Dienstag, 12.33 Uhr, klingelte in der EXPRESS-Sportredaktion das Telefon. „Hier Ailton. Ich bin in China. Was haben Sie über mich geschrieben?“
Es entwickelte sich ein verrücktes Gespräch mit dem Fußballer des Jahres 2004, der beim Sechstligisten KFC Uerdingen als Neuzugang im Gespräch ist. Aber lesen Sie selbst...
Ailton: Hier Ailton. Haben Sie das geschrieben?
EXPRESS: Ja.
Ailton: Ich werde niemals in der 6. Liga spielen. Warum haben Sie das geschrieben?

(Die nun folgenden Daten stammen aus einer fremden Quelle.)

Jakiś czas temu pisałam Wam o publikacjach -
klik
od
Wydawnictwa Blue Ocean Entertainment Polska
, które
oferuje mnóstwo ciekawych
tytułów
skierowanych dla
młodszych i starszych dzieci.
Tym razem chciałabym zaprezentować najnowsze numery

EXPRESS: Uerdingens Präsident hat gesagt, dass er Sie verpflichten wolle.
Ailton: Er hat meinem Berater gesagt, Uerdingen spielt in der dritten Liga. Er hat gelogen.
EXPRESS: Er hat geflunkert, weil er nicht wollte, dass Sie absagen...

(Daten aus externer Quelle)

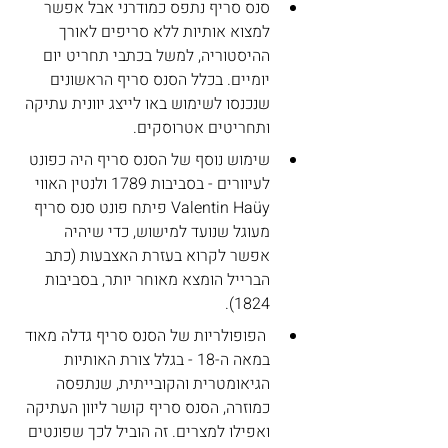
סנס סריף נתפס כמודרני אבל אפשר 
למצוא אותיות ללא סריפים לאורך 
ההיסטוריה, למשל בכתבי תחריט יום 
יומיים. בכלל הסנס סריף הראשונים 
שנכנסו לשימוש באו לייצג יוונית עתיקה 
ותחריטים אטרוסקים.
שימוש נוסף של הסנס סריף היה כפונט 
לעיוורים - בסביבות 1789 ולנטין האווי 
Valentin Haüy פיתח פונט סנס סריף 
מעוגל שנועד למישוש, כדי שיהיה 
אפשר לקרוא בעזרת האצבעות (כתב 
הברייל הומצא מאוחר יותר, בסביבות 
1824).
 הפופולריות של הסנס סריף גדלה מאוד 
במאה ה-18 - בגלל צורת האותיות 
הגיאומטרית והקובייתית, שנתפסה 
כמוזרה, הסנס סריף קושר ליוון העתיקה 
ואפילו למצרים. זה הוביל לכך שפונטים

Ailton: Ailtons Körper gut. Nicht so gut wie 2004, nicht gut für Bayern. Aber gut genug für 2. oder 3. Liga. Aber nicht 6. Liga. Niemals!

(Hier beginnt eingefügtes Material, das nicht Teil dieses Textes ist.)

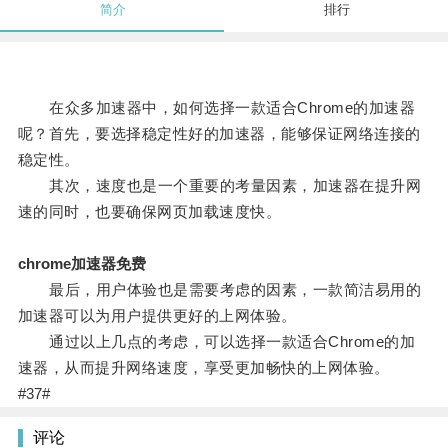
简介
排行
在众多加速器中，如何选择一款适合Chrome的加速器
呢？首先，要选择稳定性好的加速器，能够保证网络连接的
稳定性。
其次，速度也是一个重要的考量因素，加速器在提升网
速的同时，也要确保网页加载速度快。
chrome加速器免费
最后，用户体验也是需要考虑的因素，一款简洁易用的
加速器可以为用户提供更好的上网体验。
通过以上几点的考虑，可以选择一款适合Chrome的加
速器，从而提升网络速度，享受更加畅快的上网体验。
#37#
评论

EXPRESS: Uerdingens Präsident will Ihnen eine Perspektive bieten nach Ihrer Karriere.
Ailton: Ich brauche das nicht. Ailton hat eine Ranch in Brasilien. Dahin kehre ich zurück. Deutschland ist ein tolles Land. Aber 6. Liga - nie im Leben.
EXPRESS: Haben Sie mit dem Präsidenten gesprochen?
Ailton: Nie. Ailton stinksauer. Er will mit meinem Namen Schlagzeilen machen. Schreiben Sie das bitte auch.
EXPRESS: Machen wir. Aber wir werden auch Uerdingens Klubboss befragen.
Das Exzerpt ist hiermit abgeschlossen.